On 04/01/2010 08:10 PM, Darren Hart wrote:
> Avi Kivity wrote:
>> On 04/01/2010 06:54 PM, Darren Hart wrote:
>>>> A lock(); unlock(); loop spends most of its time with the lock held
>>>> or contended. Can you something like this:
>>>>
>>>>
>>>> lock();
>>>> for (i = 0; i < 1000; ++i)
>>>> asm volatile ("" : : : "memory");
>>>> unlock();
>>>> for (i = 0; i < 10000; ++i)
>>>> asm volatile ("" : : : "memory");
>>>
>>>
>>>
>>> Great idea. I'll be doing a more rigorous investigation on this of
>>> course, but I thought I'd share the results of just dumping this
>>> into the testcase:
>>>
>>> # ./futex_lock -i10000000
>>> futex_lock: Measure FUTEX_LOCK operations per second
>>> Arguments: iterations=10000000 threads=256 adaptive=0
>>> Result: 420 Kiter/s
>>> lock calls: 9999872
>>> lock syscalls: 665824 (6.66%)
>>> unlock calls: 9999872
>>> unlock syscalls: 861240 (8.61%)
>>>
>>> # ./futex_lock -a -i10000000
>>> futex_lock: Measure FUTEX_LOCK operations per second
>>> Arguments: iterations=10000000 threads=256 adaptive=1
>>> Result: 426 Kiter/s
>>> lock calls: 9999872
>>> lock syscalls: 558787 (5.59%)
>>> unlock calls: 9999872
>>> unlock syscalls: 603412 (6.03%)
>>>
>>> This is the first time I've seen adaptive locking have an advantage!

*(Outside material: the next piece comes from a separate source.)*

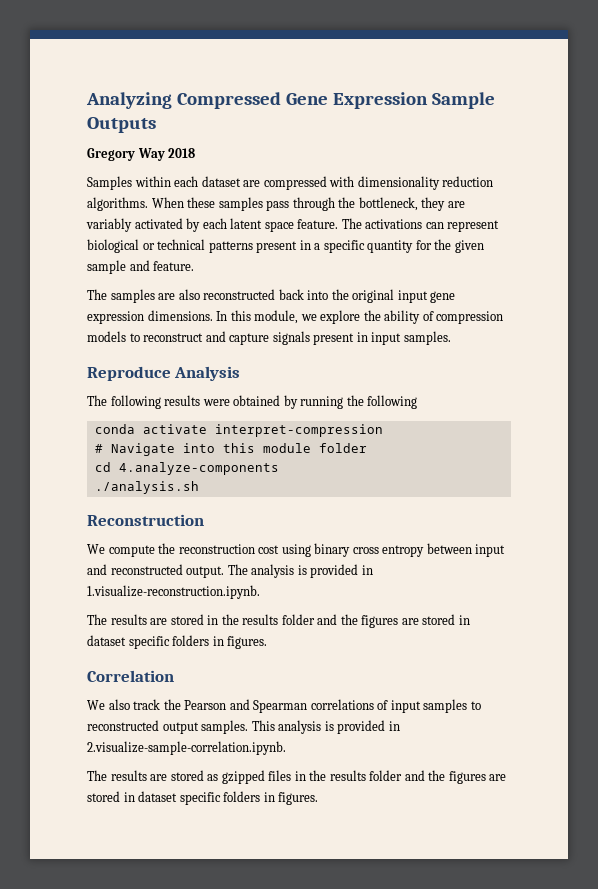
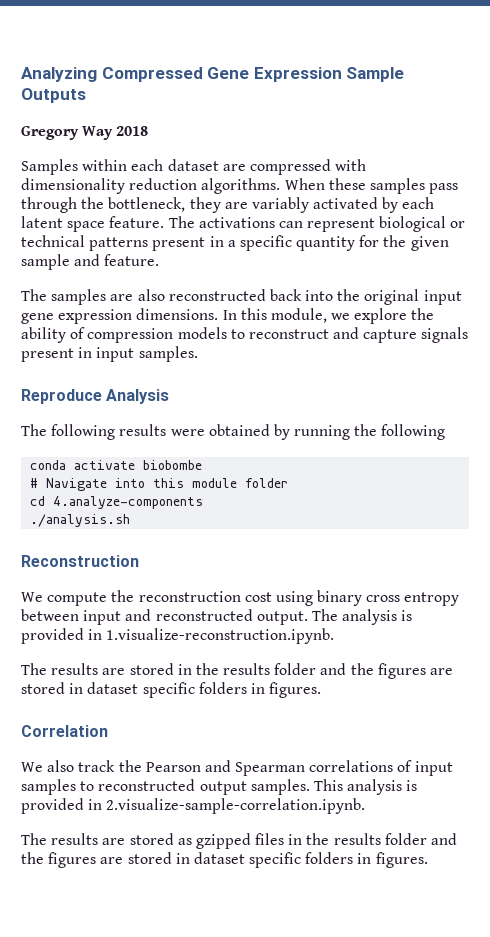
[214,424,383,437] interpret-compression -> [143,460,203,470] biobombe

>>> The second set of runs showed a slightly greater advantage. Note
>>> that this was still with spinners being limited to one.
>>
>> Question - do all threads finish at the same time, or wildly
>> different times?
>
> I'm not sure, I can add some fairness metrics to the test that will
> help characterize how that's working. My suspicion is that there will
> be several threads that don't make any progress until the very end -
> since adaptive spinning is an "unfair" locking technique.
>

Well, if the amount of unfairness differs between the tests (unfair
unfairness?) then you may see results that are not directly related to
spin vs yield. You need to make the test more self-regulating so the
results are more repeatable (yet not make it a round-robin test).

--
Do not meddle in the internals of kernels, for they are subtle and quick to panic.